Harry Debes, CEO de Lawson L'homme qui n'y croit pas...
Le son de cloche est très différent chez Lawson Software, où Harry Debes, CEO de l'éditeur, affirme dans un article paru le 27 août 2008 sur ZDNet Asia et intitulé "SaaS industry 'will collapse' in two years" ("Le marché du SaaS va s'effondrer dans les deux ans") qu'il ne croyait absolument pas dans le modèle SaaS : "C'est maintenant la troisième fois que je vis ce phénomène du on-demand au cours de ma carrière. La première fois, on appelait cela 'service bureaux' (sic). La seconde fois c'était 'ASP' (Application Service Provider) et maintenant on l'appelle 'SaaS'. Mais l'un dans l'autre c'est plus ou moins la même chose à chaque fois et je prédis que le SaaS suivra le même chemin que ses deux prédécesseurs : il n'ira nulle part".
Sans aller jusqu'à avoir un avis aussi tranché, Denise Ganly affirme tout de même que "Les suites ERP en mode SaaS ne constitueront pas une alternative viable pour les grandes entreprises au cours des cinq années à venir.

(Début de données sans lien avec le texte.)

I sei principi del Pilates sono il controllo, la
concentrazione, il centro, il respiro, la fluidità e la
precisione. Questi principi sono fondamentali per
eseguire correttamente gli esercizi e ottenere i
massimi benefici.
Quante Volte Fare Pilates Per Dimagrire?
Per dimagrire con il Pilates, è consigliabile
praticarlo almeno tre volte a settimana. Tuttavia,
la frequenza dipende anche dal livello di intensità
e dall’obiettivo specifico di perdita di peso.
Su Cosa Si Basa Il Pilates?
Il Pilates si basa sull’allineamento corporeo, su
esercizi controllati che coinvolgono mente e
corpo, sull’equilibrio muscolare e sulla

Sauf à les utiliser dans des déploiements ERP à deux niveaux, les grands comptes seraient bien inspirés d'ignorer cette possibilité".
Et les PME/PMI ?
Rappelons tout de même que l'offre SaaS, s'adresse avant tout à des PME/PMI, même si dans le cas de celle de SAP Business ByDesign il s'agit de déjà grosses PME/PMI et même si les grands comptes s'y intéressent également. Selon Gartner Dataquest, malgré le succès relatif des ERP en mode SaaS sur le segment des PME/PMI, le SaaS ne devrait pas représenter plus de 16,7 % du marché total de l'ERP à l'horizon 2011.
À l'inverse, un acteur français fait figure de précurseur et prend beaucoup de distance avec Harry Debes : il s'agit de Proginov, qui met son ERP complet à disposition des utilisateurs en mode SaaS, prenant de fait en charge également tous les aspects hébergement. Un tiers des clients de l'éditeur a déjà adopté ce mode de fonctionnement. Encourageant pour le SaaS.

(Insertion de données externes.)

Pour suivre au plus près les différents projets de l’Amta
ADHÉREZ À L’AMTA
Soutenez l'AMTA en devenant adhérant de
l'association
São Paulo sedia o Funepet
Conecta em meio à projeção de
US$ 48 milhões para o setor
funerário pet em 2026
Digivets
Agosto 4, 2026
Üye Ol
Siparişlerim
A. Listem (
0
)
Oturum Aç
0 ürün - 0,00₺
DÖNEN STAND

Malgré cela, il faut bien constater que l'adoption des ERP en mode SaaS marque le pas. Les raisons à cela sont à rechercher du côté de la complexité des applications elles-mêmes, bien sûr, comparativement à des pans d'applications métier, comme l'indique Denise Ganly. Mais on observe des freins plus traditionnels, comme la nécessité de redéfinir les procédures de l'entreprise ou les aspects liés à la sécurité, pas toujours très clairs pour le décideur. Du côté des éléments plus moteurs et positifs, notons les gains potentiels en ressources informatiques liés au modèle SaaS, qui permettent à l'équipe de se faire autre chose que de se consacrer à la maintenance de l'ERP, le côté facilité d'implémentation ou encore la maîtrise (théorique au moins) des coûts. Ceux-ci finiront-ils par l'emporter, même s'il faut plus de temps que prévu ? Pour l'heure, l'avenir demeure incertain.